Learning body movements and knowing your better body lines help tremendously in making you look polished and be more rhythmically in sync with the music during the shines.

But you have to do, analyze, adjust, and repeat. This is the most important.

One last thing it can be helpful if you keep timing or being aware during your shines so that you can pick up your partner smoothly to get back into partner dance. I dance On2 so when I’m done with shines I do my front side basic, which alerts my partner that I’m done let’s get back to dancing, to pick her up on 5 or 6. Then into a CBL.

User gumercindo1959

Good job, my man. I think people obsess too much with shines. In my mind, the simpler the better. First off, as others have said, it also depends on the follow – if your follow does not do shines (ie freezes up when you let go), then don’t do (too many shines). But, if your partner does enjoy expressing herself with the music, then go for it. But when you do. I would keep it simple and short (2 8 counts). It’s really just a variation of your basic. There are a number of things you can do with your basic that makes for cool footwork. It looks more natural compared to a rehearsed shine that looks like its from a performance group. I really like this guy – he has cool/simple footwork

User mstoltzfus97

I love shining, and I try to get a good shine routine in with every dance I have…

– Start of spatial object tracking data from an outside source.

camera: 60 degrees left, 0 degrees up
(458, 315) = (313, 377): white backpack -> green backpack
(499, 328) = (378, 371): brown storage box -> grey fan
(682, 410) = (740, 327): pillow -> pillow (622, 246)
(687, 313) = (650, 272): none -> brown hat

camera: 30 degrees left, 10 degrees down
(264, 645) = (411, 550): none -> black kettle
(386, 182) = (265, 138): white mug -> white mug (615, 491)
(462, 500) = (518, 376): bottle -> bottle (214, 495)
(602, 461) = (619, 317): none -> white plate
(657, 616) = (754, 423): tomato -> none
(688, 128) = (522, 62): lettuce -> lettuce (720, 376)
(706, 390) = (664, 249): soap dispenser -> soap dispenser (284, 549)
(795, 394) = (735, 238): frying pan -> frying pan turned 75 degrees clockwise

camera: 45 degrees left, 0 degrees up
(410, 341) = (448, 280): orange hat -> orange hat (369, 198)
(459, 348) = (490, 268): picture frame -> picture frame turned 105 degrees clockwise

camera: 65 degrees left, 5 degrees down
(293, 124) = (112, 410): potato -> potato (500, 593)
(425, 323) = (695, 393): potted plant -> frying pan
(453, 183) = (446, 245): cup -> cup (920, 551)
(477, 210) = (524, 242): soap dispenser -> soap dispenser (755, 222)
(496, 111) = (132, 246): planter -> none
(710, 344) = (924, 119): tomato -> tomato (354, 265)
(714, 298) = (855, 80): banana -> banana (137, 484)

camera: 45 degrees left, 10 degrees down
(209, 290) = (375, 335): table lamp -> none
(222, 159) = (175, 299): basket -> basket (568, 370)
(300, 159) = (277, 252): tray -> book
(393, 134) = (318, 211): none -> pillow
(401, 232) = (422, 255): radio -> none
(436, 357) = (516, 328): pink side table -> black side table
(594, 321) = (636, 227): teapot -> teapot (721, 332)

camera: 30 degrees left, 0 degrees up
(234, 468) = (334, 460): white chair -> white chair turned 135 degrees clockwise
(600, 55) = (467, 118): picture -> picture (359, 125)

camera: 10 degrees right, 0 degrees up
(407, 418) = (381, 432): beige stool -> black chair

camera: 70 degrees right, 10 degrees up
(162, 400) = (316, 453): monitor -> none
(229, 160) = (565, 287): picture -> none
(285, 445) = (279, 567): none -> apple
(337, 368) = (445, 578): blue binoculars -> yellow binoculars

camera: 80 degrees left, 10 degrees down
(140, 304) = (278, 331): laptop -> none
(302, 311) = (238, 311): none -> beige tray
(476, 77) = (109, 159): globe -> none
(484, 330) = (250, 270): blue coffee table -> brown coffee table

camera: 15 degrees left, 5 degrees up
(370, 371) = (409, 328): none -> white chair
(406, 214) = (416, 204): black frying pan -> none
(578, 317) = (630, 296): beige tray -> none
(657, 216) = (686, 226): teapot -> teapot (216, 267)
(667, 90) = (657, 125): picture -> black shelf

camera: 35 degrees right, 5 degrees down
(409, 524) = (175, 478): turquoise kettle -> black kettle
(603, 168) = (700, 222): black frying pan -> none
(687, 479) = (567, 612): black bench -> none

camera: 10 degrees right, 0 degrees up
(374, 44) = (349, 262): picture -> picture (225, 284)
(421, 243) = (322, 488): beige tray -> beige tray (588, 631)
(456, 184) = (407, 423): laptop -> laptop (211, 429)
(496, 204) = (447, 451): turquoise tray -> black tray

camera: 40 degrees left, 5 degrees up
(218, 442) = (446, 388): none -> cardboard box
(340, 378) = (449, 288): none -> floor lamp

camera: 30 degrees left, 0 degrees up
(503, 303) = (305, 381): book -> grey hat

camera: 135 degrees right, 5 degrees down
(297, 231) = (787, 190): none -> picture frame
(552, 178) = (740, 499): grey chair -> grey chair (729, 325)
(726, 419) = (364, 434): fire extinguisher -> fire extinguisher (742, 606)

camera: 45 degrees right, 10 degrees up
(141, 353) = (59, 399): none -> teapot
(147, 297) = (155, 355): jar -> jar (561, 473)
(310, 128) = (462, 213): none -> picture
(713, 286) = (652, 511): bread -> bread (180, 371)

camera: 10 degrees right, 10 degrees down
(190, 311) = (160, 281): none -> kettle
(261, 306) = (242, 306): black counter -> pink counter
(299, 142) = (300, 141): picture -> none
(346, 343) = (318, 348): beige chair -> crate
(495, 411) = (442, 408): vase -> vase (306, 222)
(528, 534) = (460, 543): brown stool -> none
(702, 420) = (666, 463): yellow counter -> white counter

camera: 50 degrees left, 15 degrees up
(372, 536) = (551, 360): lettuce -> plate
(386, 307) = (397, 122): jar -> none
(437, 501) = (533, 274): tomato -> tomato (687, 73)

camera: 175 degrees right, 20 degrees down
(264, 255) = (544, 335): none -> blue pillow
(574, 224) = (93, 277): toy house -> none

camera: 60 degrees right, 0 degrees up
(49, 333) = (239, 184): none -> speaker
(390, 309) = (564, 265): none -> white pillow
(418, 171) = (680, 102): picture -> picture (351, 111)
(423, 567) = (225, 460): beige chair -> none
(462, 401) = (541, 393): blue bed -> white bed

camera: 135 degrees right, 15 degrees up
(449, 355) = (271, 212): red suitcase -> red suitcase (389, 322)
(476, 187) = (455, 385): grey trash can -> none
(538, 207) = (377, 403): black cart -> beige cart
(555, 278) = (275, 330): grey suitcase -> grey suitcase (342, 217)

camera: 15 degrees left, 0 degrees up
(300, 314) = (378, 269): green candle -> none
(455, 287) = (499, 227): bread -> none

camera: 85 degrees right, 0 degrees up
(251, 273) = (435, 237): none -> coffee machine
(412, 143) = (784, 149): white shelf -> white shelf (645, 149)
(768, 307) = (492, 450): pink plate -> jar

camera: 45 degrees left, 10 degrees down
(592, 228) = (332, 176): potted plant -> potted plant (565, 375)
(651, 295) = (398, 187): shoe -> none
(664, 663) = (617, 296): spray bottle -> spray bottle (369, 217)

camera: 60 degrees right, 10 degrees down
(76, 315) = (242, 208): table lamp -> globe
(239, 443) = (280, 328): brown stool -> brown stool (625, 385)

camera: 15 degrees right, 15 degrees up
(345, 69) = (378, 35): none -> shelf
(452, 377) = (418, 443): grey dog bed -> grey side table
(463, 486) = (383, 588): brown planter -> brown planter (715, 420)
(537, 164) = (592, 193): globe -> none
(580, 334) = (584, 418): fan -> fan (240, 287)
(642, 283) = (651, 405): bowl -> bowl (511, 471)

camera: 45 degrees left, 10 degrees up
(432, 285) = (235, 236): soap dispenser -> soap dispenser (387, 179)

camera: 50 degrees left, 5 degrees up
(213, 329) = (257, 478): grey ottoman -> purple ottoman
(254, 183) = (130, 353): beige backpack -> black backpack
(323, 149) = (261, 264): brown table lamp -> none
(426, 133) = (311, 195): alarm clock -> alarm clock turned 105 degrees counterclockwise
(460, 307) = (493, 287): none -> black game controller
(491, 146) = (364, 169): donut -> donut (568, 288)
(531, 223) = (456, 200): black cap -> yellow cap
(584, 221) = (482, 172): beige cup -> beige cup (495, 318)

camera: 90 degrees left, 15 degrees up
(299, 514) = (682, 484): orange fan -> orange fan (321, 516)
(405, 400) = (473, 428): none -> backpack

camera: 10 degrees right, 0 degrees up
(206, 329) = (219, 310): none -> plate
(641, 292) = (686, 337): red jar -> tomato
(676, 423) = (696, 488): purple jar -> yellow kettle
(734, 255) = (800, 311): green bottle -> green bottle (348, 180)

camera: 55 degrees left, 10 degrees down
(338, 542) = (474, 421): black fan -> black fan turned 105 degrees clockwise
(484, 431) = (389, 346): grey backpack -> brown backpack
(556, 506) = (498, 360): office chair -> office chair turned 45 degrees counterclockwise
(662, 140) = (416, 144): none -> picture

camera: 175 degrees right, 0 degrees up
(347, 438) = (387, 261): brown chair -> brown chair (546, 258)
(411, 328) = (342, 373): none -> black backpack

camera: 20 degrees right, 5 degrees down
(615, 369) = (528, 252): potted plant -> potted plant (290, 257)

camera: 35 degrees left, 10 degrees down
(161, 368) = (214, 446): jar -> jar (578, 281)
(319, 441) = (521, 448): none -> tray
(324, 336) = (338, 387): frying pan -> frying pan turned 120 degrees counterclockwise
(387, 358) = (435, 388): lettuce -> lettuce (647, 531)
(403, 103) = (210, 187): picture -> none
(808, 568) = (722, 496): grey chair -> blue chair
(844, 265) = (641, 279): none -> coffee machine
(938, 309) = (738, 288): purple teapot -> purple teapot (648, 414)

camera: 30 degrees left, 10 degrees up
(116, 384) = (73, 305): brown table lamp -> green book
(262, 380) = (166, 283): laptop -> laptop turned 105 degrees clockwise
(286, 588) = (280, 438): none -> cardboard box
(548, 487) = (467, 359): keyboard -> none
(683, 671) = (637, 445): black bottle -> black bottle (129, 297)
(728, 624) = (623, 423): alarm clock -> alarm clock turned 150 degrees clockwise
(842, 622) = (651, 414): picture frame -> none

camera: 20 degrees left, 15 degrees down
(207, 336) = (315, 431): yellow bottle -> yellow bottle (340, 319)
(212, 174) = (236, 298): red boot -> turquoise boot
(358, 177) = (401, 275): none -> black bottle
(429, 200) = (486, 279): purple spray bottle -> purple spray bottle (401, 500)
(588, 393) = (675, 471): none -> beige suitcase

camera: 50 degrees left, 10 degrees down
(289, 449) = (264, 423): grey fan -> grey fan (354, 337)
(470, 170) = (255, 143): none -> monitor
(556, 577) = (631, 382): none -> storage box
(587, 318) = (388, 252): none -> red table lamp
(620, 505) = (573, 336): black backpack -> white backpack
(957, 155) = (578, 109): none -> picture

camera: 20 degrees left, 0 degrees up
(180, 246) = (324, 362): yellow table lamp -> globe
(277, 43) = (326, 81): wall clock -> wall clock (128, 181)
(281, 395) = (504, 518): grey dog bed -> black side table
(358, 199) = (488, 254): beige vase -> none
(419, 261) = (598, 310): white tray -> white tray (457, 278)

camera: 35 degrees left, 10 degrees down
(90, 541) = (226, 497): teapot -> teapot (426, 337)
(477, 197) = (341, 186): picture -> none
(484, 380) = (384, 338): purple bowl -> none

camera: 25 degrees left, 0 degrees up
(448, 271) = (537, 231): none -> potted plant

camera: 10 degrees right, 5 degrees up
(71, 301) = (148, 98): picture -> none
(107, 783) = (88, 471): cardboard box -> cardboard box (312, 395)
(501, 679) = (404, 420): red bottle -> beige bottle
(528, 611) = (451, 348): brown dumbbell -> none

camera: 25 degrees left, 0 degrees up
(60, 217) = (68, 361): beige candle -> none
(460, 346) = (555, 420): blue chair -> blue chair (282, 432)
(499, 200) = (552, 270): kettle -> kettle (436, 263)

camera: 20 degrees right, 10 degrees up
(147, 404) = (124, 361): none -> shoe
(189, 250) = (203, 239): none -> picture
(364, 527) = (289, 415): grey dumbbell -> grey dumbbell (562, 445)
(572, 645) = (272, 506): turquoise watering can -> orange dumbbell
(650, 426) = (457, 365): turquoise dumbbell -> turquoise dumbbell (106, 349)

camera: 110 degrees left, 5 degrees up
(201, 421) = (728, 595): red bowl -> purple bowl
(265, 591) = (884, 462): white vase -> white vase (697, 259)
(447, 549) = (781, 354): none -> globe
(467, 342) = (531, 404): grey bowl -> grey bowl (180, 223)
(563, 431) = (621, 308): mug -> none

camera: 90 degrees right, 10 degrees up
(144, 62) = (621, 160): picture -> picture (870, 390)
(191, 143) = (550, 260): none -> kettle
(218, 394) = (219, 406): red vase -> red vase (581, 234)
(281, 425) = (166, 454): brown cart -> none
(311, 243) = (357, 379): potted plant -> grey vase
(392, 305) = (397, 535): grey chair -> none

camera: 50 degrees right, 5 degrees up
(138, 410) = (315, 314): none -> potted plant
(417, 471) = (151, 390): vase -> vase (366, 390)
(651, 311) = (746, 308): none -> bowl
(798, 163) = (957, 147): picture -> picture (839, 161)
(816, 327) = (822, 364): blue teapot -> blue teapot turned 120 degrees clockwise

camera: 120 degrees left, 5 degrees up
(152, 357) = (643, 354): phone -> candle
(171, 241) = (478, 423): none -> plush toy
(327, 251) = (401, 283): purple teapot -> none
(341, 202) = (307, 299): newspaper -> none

That said, others have already commented on the utter lack of shine-training, especially for beginner and intermediate-level follows… (My instructor happens to see the value in shines and how they can be used to improve overall dance form/and he uses alot of shines in his group performance routines he puts together, so he’s been teaching me building blocks for shines basically since I’ve started taking classes.) So I’ve found that, especially for your average follow who has stumbled across salsa dancing as a hobby or were intrigued about the club’s latin night and decided to pop in for the night, sending them out on their own to shine and expecting them to do anything other than stand there trying to stay in time with the basic and watching you with wide-eyed terror is asking too much…

Basically, as a lead, you most likely will be able to sense whether your follower is feeling the music or not, and if they are, when you let them go, go ham!!! Do a “drum hand slap” to the percussion, shoulder shimmy, do some son drops if theres a “pop” in the music, and basically just have a boatload of fun together (also, give her that “eye of approval” as she shines around too – goes wonders for connecting and will most certainly ensure follow-up dances)

If, on the other hand, they stand there with the deer-in-the-headlights-why-did-you-let-go-of-me-and-what-the-hell-are-you-doing look, dance a susie q, do a shoulder shimmy if the percussion allows, spin back in to pick her up, and stay connected for the remainder of the song.